- [Exercise requirements] Only the lines in the entries below from the line with "Panel set 1: EM" to the line with "Panel set 2: EM", both included, belong in the answer, transcribed exactly and without pictures.

- [Supplied entries]
========================================================================
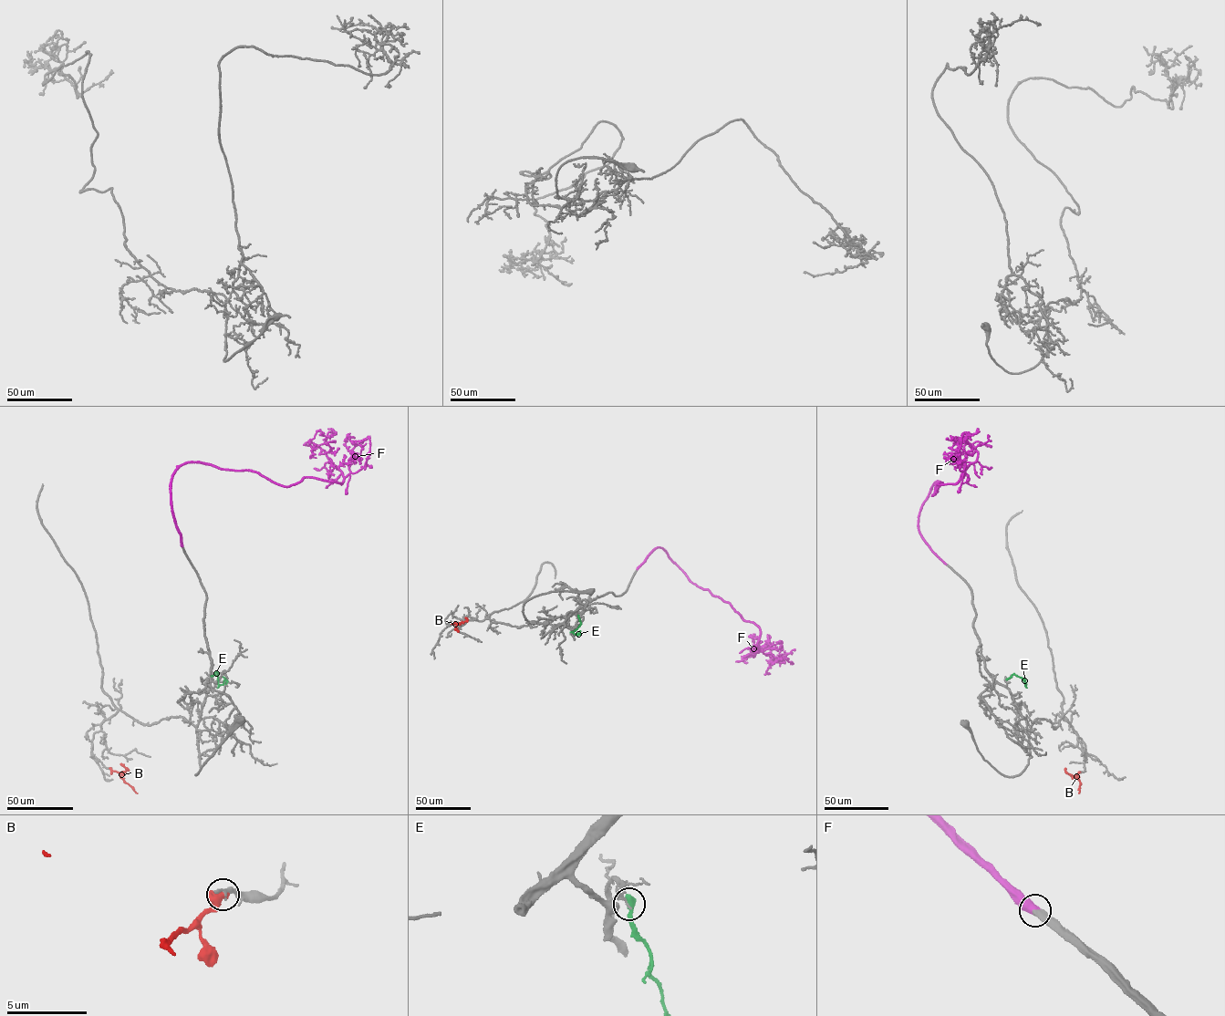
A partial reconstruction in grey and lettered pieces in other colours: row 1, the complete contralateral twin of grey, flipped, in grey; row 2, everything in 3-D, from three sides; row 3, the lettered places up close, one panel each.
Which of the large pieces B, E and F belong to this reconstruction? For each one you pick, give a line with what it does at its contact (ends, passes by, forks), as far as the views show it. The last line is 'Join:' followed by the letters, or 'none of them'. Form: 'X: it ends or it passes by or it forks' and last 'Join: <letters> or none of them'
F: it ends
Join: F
========================================================================
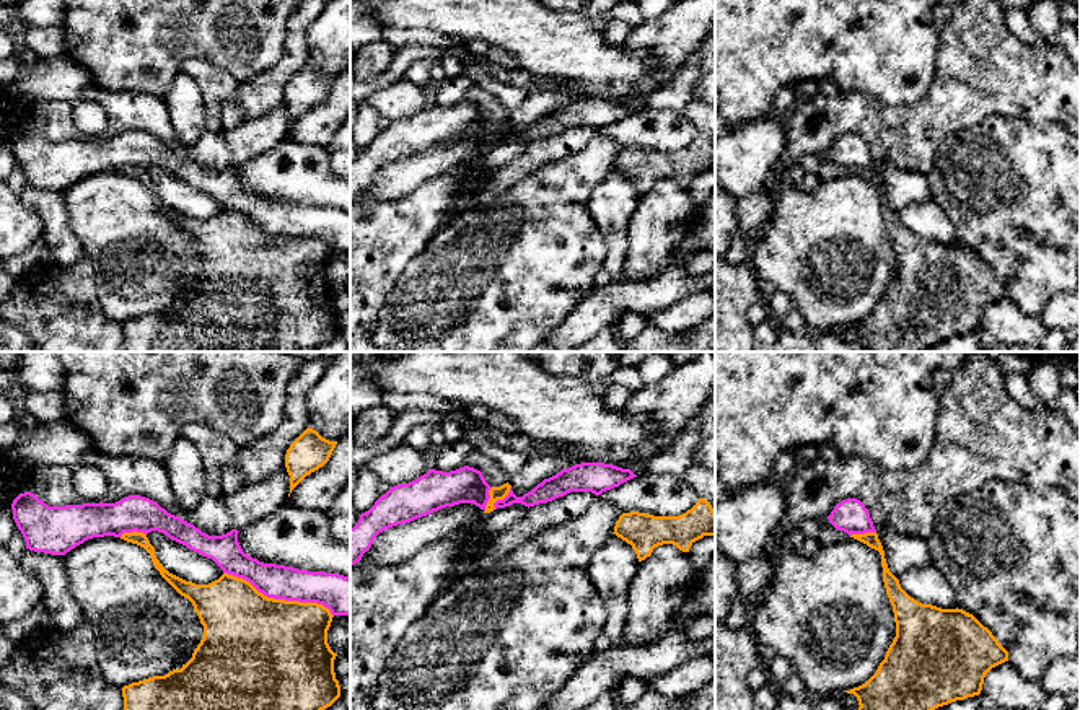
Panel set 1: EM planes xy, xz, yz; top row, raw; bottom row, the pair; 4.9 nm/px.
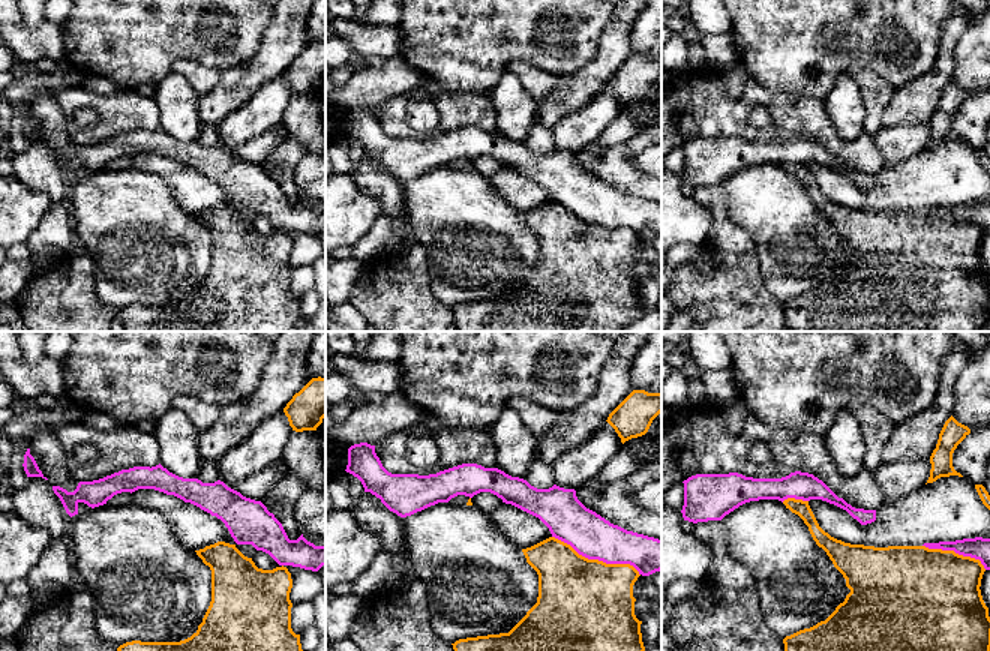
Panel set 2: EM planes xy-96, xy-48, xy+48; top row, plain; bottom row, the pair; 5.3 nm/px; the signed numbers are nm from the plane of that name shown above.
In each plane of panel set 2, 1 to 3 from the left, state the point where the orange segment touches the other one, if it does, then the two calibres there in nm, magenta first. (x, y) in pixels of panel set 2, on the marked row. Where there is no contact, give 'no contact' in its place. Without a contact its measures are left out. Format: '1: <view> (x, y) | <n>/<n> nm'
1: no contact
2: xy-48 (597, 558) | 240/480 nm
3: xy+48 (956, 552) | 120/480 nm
========================================================================
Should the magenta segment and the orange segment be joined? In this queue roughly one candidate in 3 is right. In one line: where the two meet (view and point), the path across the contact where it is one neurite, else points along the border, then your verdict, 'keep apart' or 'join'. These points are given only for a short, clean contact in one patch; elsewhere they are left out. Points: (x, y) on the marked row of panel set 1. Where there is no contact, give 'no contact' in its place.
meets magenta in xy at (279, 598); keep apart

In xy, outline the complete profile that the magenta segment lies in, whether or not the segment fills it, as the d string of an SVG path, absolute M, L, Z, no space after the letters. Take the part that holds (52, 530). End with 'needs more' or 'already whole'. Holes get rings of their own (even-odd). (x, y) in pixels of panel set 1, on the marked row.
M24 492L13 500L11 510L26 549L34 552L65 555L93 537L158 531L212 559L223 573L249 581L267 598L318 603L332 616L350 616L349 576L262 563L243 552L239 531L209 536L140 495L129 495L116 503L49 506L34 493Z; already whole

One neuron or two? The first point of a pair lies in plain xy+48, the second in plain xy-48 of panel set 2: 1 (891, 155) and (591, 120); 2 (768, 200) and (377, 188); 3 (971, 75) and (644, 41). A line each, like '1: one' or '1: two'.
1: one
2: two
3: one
========================================================================
- [Expected output]
Panel set 1: EM planes xy, xz, yz; top row, raw; bottom row, the pair; 4.9 nm/px.
Panel set 2: EM planes xy-96, xy-48, xy+48; top row, plain; bottom row, the pair; 5.3 nm/px; the signed numbers are nm from the plane of that name shown above.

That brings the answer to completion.